| Problem statement |
What lines in the entries hold the string "Microsoft"? List them.

| Extracted data |

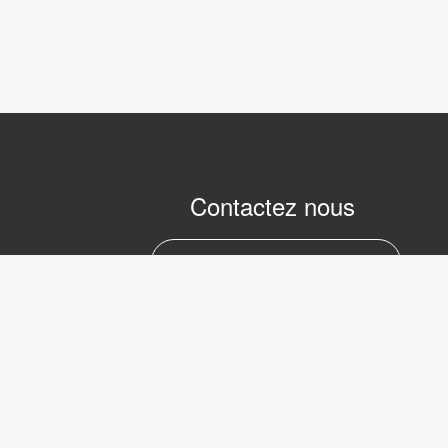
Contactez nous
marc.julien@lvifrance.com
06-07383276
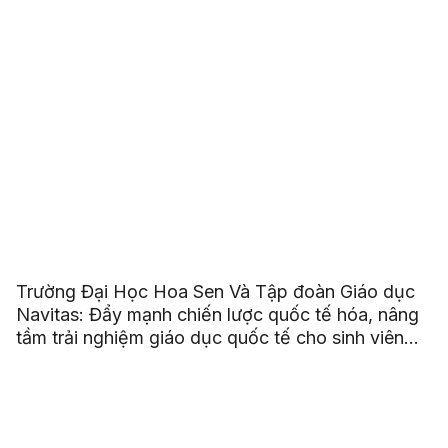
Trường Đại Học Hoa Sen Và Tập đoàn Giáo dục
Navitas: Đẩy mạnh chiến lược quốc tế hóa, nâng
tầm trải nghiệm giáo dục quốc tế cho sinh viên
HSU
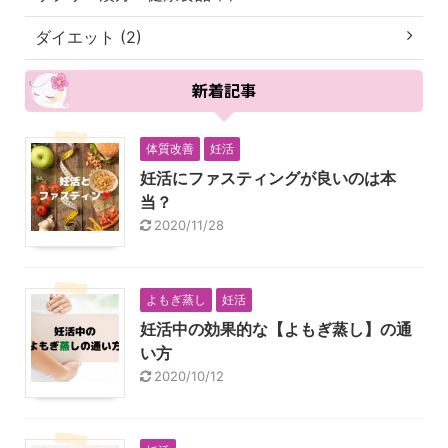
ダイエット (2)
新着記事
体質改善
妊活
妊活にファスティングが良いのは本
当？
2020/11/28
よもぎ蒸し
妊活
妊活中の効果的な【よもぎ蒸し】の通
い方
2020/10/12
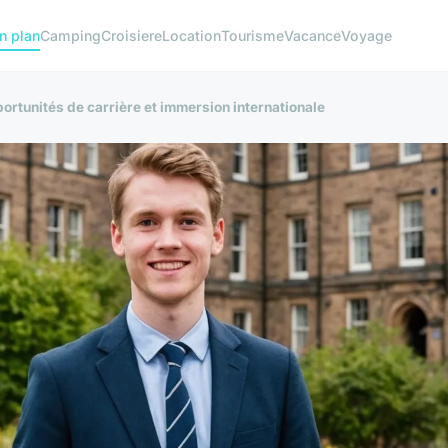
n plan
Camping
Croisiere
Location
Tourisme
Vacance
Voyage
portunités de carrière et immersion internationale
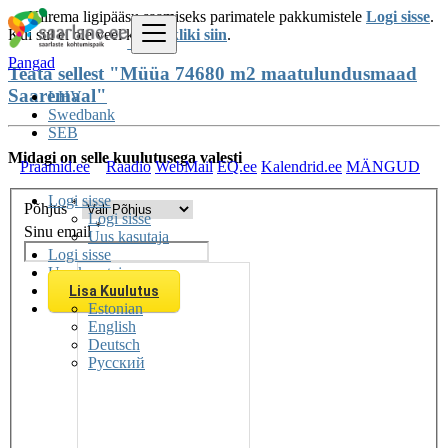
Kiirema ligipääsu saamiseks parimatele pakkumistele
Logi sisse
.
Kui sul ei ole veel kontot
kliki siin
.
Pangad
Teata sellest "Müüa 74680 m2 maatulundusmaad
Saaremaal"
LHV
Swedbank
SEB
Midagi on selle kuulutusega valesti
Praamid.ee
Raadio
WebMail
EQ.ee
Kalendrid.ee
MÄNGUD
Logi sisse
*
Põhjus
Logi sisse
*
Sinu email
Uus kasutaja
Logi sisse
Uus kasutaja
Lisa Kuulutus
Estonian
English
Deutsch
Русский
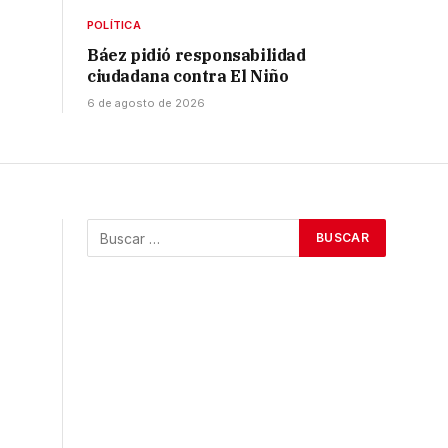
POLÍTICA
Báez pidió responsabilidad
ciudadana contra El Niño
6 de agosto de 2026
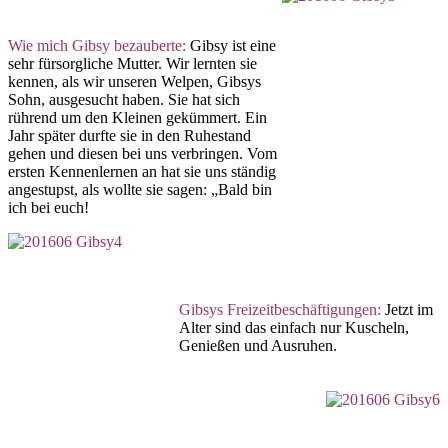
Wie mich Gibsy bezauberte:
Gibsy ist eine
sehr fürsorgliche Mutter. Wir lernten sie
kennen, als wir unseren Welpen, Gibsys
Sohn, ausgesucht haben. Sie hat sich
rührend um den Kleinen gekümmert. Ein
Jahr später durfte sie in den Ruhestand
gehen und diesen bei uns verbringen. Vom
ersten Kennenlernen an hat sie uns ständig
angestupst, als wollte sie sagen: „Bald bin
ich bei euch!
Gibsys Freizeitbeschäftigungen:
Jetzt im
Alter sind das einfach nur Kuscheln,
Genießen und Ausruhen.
---
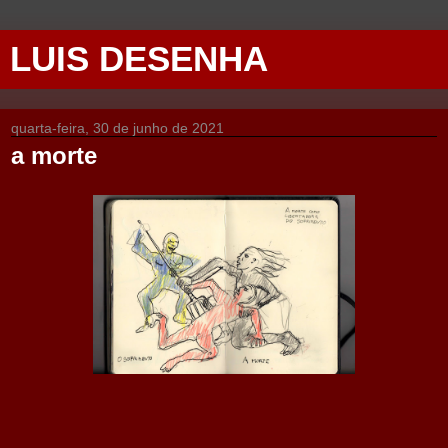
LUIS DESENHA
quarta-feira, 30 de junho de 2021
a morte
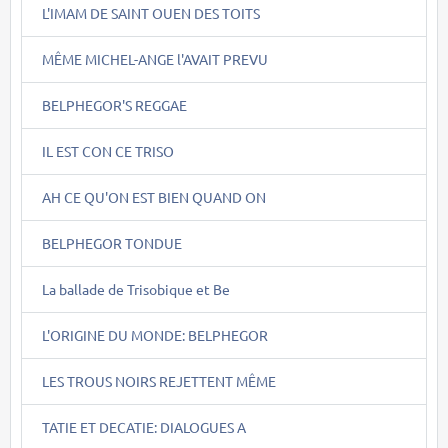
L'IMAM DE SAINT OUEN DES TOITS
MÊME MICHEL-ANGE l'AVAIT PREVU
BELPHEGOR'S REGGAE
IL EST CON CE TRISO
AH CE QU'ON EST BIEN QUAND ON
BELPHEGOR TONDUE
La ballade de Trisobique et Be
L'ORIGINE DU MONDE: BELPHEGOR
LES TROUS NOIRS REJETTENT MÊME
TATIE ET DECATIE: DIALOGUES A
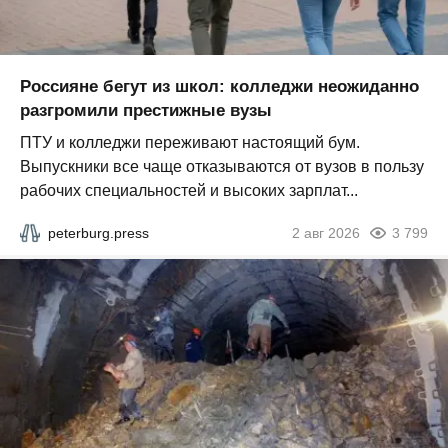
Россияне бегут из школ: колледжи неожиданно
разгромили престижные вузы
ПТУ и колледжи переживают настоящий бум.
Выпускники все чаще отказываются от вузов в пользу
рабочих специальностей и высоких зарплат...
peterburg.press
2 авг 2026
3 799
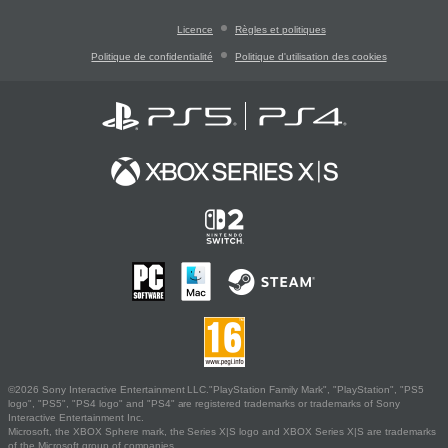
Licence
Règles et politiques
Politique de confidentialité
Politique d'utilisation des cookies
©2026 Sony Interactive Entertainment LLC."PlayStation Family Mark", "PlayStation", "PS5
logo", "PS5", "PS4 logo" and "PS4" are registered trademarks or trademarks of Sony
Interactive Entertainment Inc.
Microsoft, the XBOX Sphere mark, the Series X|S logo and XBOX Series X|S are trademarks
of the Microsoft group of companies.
---
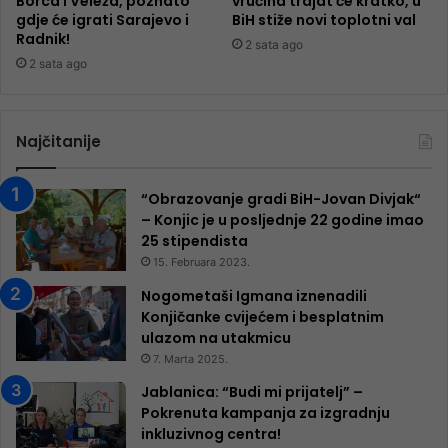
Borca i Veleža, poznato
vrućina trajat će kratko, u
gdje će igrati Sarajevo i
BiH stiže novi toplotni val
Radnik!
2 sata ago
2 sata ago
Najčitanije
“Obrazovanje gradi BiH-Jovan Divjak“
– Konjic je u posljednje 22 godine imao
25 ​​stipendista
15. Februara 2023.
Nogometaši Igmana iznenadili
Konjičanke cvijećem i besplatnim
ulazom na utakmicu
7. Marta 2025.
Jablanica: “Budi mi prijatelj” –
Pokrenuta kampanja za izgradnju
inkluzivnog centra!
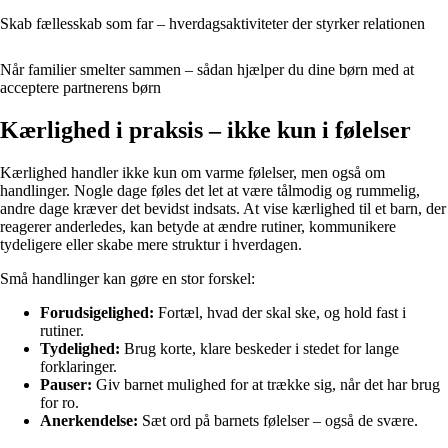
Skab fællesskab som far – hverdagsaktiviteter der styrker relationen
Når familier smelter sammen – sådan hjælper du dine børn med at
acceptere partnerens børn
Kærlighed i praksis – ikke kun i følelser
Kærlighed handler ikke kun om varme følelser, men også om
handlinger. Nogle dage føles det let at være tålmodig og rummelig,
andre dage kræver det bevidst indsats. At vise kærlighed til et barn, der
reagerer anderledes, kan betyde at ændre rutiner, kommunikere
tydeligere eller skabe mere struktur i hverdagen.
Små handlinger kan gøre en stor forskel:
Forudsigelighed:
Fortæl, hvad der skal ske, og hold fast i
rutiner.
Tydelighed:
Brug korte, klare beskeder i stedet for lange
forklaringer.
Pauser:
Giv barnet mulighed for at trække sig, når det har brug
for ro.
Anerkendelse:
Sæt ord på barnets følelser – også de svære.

| Written solution |
Microsoft, the XBOX Sphere mark, the Series X|S logo and XBOX Series X|S are trademarks
of the Microsoft group of companies.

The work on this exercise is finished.